Anderthalb Jahre hatte sich ein Arbeitskreis getroffen, um mit Stadtarchiv und Liegenschaftsamt ein Konzept für die Neuauflage eines solchen Plans zu entwickeln. Das Ganze mit der Maßgabe, neben der gedruckten auch eine Online-Version zu schaffen. Das Ergebnis ist ein Düsseldorfer Stadtplan mit 91 über das gesamte Stadtgebiet verteilten Nummern, die jeweils einer Frau zugeordnet sind. Auf der Rückseite des Faltplans (bzw. per Klick im Netz) folgen Abbildungen der Frauen oder ihrer Wirkungsstätte sowie eine Kurz-Vita.
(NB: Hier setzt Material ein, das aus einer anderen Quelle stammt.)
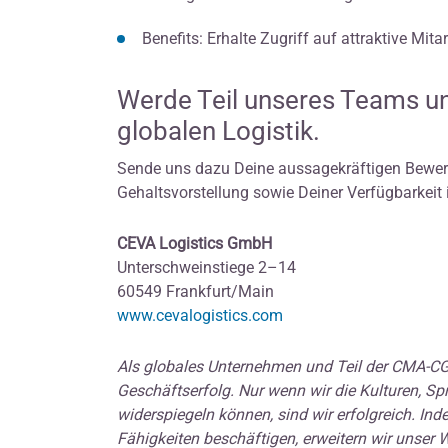
Benefits: Erhalte Zugriff auf attraktive Mit
Werde Teil unseres Teams un
globalen Logistik.
Sende uns dazu Deine aussagekräftigen Bewer
Gehaltsvorstellung sowie Deiner Verfügbarkeit
CEVA Logistics GmbH
Unterschweinstiege 2–14
60549 Frankfurt/Main
www.cevalogistics.com
Als globales Unternehmen und Teil der CMA-CGM
Geschäftserfolg. Nur wenn wir die Kulturen, S
widerspiegeln können, sind wir erfolgreich. I
Fähigkeiten beschäftigen, erweitern wir unser W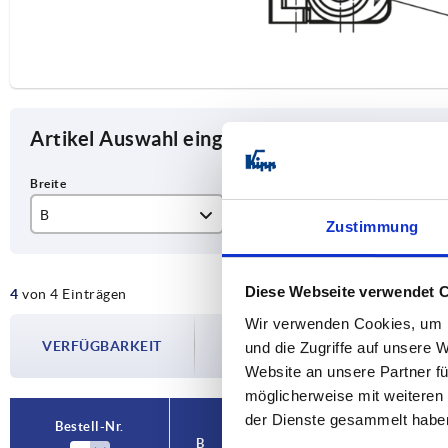
Artikel Auswahl eingrenzen
B
Form
Au
Zustimmung
25
B
lin
Diese Webseite verwendet 
4
von 4 Einträgen
40
re
Wir verwenden Cookies, um I
Die Verfügbarkeiten werden in regelmä
VERFÜGBARKEIT
Im finalen Schritt vor Abschluss Ihrer 
und die Zugriffe auf unsere 
Versanddatum.
Website an unsere Partner fü
möglicherweise mit weiteren
der Dienste gesammelt habe
Bestell-Nr.
Bestell-Nr.
B
B
Form
Form
Ausführung
Ausführung
A
A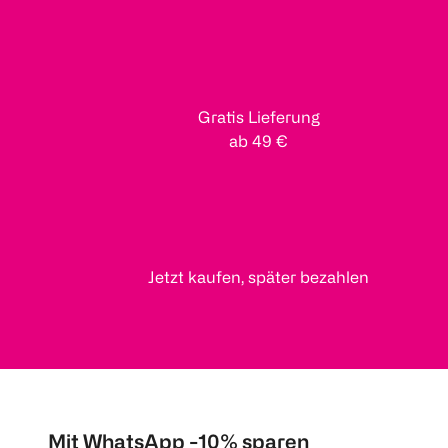
Gratis Lieferung
ab 49 €
Jetzt kaufen, später bezahlen
Mit WhatsApp -10% sparen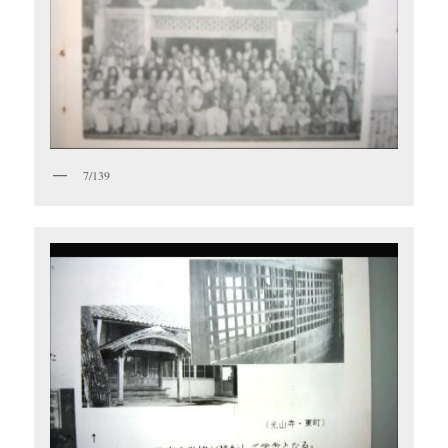
7/139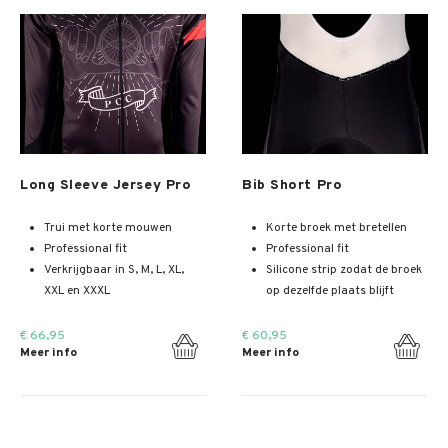
Meer info
Meer info
Long Sleeve Jersey Pro
Bib Short Pro
Trui met korte mouwen
Korte broek met bretellen
Professional fit
Professional fit
Verkrijgbaar in S, M, L, XL,
Silicone strip zodat de broek
XXL en XXXL
op dezelfde plaats blijft
€ 66,95
€ 60,95
Meer info
Meer info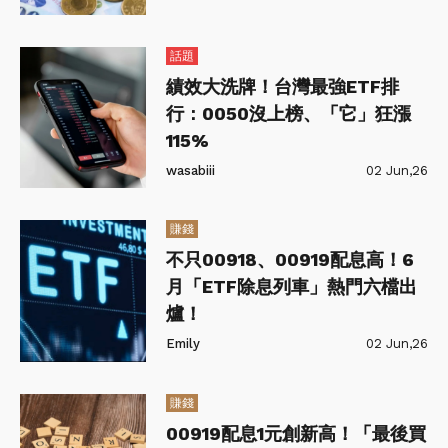
話題
績效大洗牌！台灣最強ETF排
行：0050沒上榜、「它」狂漲
115%
wasabiii
02 Jun,26
賺錢
不只00918、00919配息高！6
月「ETF除息列車」熱門六檔出
爐！
Emily
02 Jun,26
賺錢
00919配息1元創新高！「最後買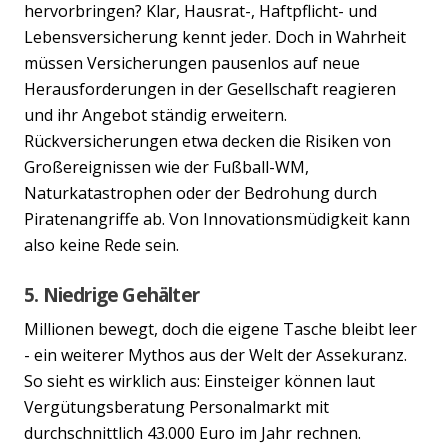
hervorbringen? Klar, Hausrat-, Haftpflicht- und
Lebensversicherung kennt jeder. Doch in Wahrheit
müssen Versicherungen pausenlos auf neue
Herausforderungen in der Gesellschaft reagieren
und ihr Angebot ständig erweitern.
Rückversicherungen etwa decken die Risiken von
Großereignissen wie der Fußball-WM,
Naturkatastrophen oder der Bedrohung durch
Piratenangriffe ab. Von Innovationsmüdigkeit kann
also keine Rede sein.
5. Niedrige Gehälter
Millionen bewegt, doch die eigene Tasche bleibt leer
- ein weiterer Mythos aus der Welt der Assekuranz.
So sieht es wirklich aus: Einsteiger können laut
Vergütungsberatung Personalmarkt mit
durchschnittlich 43.000 Euro im Jahr rechnen.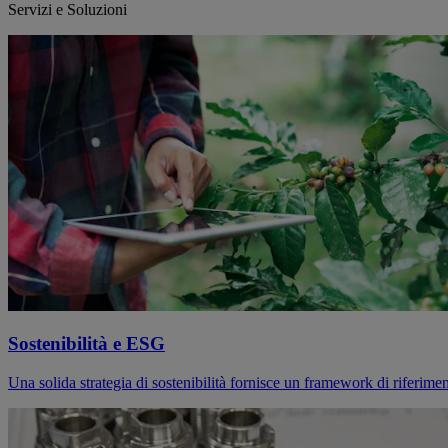
Servizi e Soluzioni
Sostenibilità e ESG
Una solida strategia di sostenibilità fornisce un framework di riferime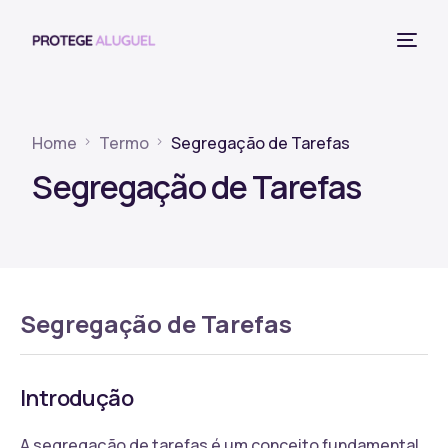
Home
Termo
Segregação de Tarefas
Segregação de Tarefas
Segregação de Tarefas
Introdução
A segregação de tarefas é um conceito fundamental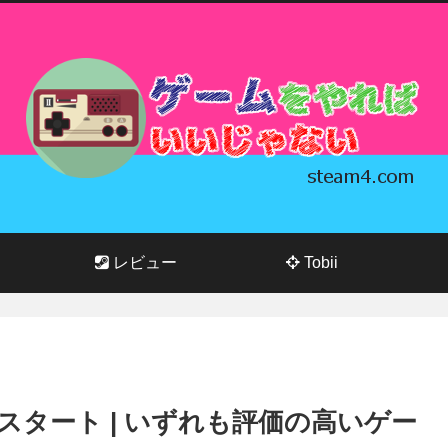
レビュー
Tobii
7月度がスタート | いずれも評価の高いゲー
"Etwa 40 Frauen sind in Düsseldorf geboren oder haben von hier aus zumindest eine gewisse Zeit ihres Lebens gewirkt, die anderen haben wir aufgenommen, weil immerhin Straßen und Plätze nach ihnen benannt sind", sagt Benedikt Mauer, Leiter des Stadtarchivs. Tatsächlich sei das, wenn man Heilige und Sagengestalten abziehe, nur in rund 50 Fällen so gewesen. "Und das bei insgesamt mehr als 3000 Straßen- und Platznamen", benennt Mauer das Ungleichgewicht zwischen weiblichen und männlichen Namensgebern. Ausgewählt für die Print- und die Online-Version wurden 91 bereits verstorbene Frauen. Neben vielen anderen fehlt deshalb beispielsweise auch Alice Schwarzer, die bei den "Düsseldorfer Nachrichten" volontierte. "Bei Frauen, die noch aktiv sind, ist es deutlich schwieriger zu entscheiden, ob sie nun in ein solches Kartenwerk aufgenommen werden sollen oder nicht. Das Risiko, jemanden zu kränken, ist da ziemlich hoch", sagt Gleichstellungsbeauftragte Elisabeth Wilfart.

Rund 4000 Euro hat die Entwicklung des historischen Frauenstadtplans, der ab November für die Bürger verfügbar sein wird, gekostet. Eine ursprünglich auch einmal angedachte App wird es allerdings nicht geben. "Am Ende lässt sich halt nicht jeder Wunsch umsetzen", sagt Wilfart.

Kurzfristig in das Werk mit dem Untertitel "Frauenwege in Düsseldorf mit historischem Blick" wurde Gabriele Henkel aufgenommen, Industriellen-Gattin, Kunstmäzenin und "Grand Dame" der Düsseldorfer Gesellschaft mit internationaler Ausstrahlung. Dabei ist der Bogen der weiblichen Biografien weit gespannt. Er reicht von der Stiftsdame Agnes von Mansfeld über die Diakonie-Mitbegründerin Friederike Fliedner bis hin zu Kommödchen-Gründerin Lore Lorentz und der Kunsthändlerin Johanna Ey.

Ob künftig lebende Düsseldorferin mit einem noch zu schaffenden "Düsseldorfer Frauenpreis" geehrt werden, wie das die Linke im Gleichstellungsausschuss beantragt hat, blieb gestern offen. Zwar bekundeten unter anderen die Grünen starke Sympathie, es gab aber noch "weiteren Beratungsbedarf".